▸ Text passage
Our battle with the booze

Asked to vote with their conscience on whether the drinking age should be raised, the nation's MPs responded in a way that revealed the unpredictable undercurrents at play in the national debate on alcohol.

As the vote progressed, it became clear party affiliations meant nothing and easy categorisation could be thrown away. In the end, it was a guessing game to see who would go for which option - keeping the purchasing age at 18 or returning it to 20, the age at which most of the MPs voting would have been legally allowed to buy their first drinks.

A number of Green MPs, known for their support in pushing legislation to improve health, voted to keep it at 18. In the opposing ideological corner, some National MPs, whose party preaches the virtues of personal responsibility, stood up and argued passionately for teenagers to have the right to buy booze taken away from them.

Some MPs used research to back their argument. Others argued more at a gut level, pointing out teenagers who can go to war for their country should be entrusted to have a beer.

The issue was clouded by a third option to have a split purchasing age - which skewed the result. It seemed an idea with merit - and MPs polled by the The New Zealand Herald last year indicated it would be their preference - but it fell at the first hurdle and may have had the effect of splitting the final vote.

Prime Minister John Key, who has resolutely come out against minimum alcohol pricing, showed his love of a good compromise by supporting this proposal and later said he was disappointed it had not passed.

▸ Dataset records

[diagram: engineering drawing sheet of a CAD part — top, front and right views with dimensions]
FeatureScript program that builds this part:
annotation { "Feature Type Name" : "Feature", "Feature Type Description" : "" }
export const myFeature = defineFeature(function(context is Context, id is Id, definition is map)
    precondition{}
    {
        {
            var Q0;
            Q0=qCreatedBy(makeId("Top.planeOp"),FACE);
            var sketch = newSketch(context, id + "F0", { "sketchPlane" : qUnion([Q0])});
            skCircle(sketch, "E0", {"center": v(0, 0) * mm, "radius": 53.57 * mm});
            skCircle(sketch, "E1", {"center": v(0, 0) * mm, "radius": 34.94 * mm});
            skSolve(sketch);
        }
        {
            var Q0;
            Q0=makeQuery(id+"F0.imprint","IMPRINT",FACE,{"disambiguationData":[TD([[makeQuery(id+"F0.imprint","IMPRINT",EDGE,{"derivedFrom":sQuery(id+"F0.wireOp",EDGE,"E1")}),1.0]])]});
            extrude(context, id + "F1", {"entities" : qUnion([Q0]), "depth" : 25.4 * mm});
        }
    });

▸ Your objective
Extract the complete text on the parliamentary vote over the drinking age, word for word, from the start of the page, leaving out all of the data.

▸ Result of this task
Our battle with the booze

Asked to vote with their conscience on whether the drinking age should be raised, the nation's MPs responded in a way that revealed the unpredictable undercurrents at play in the national debate on alcohol.

As the vote progressed, it became clear party affiliations meant nothing and easy categorisation could be thrown away. In the end, it was a guessing game to see who would go for which option - keeping the purchasing age at 18 or returning it to 20, the age at which most of the MPs voting would have been legally allowed to buy their first drinks.

A number of Green MPs, known for their support in pushing legislation to improve health, voted to keep it at 18. In the opposing ideological corner, some National MPs, whose party preaches the virtues of personal responsibility, stood up and argued passionately for teenagers to have the right to buy booze taken away from them.

Some MPs used research to back their argument. Others argued more at a gut level, pointing out teenagers who can go to war for their country should be entrusted to have a beer.

The issue was clouded by a third option to have a split purchasing age - which skewed the result. It seemed an idea with merit - and MPs polled by the The New Zealand Herald last year indicated it would be their preference - but it fell at the first hurdle and may have had the effect of splitting the final vote.

Prime Minister John Key, who has resolutely come out against minimum alcohol pricing, showed his love of a good compromise by supporting this proposal and later said he was disappointed it had not passed.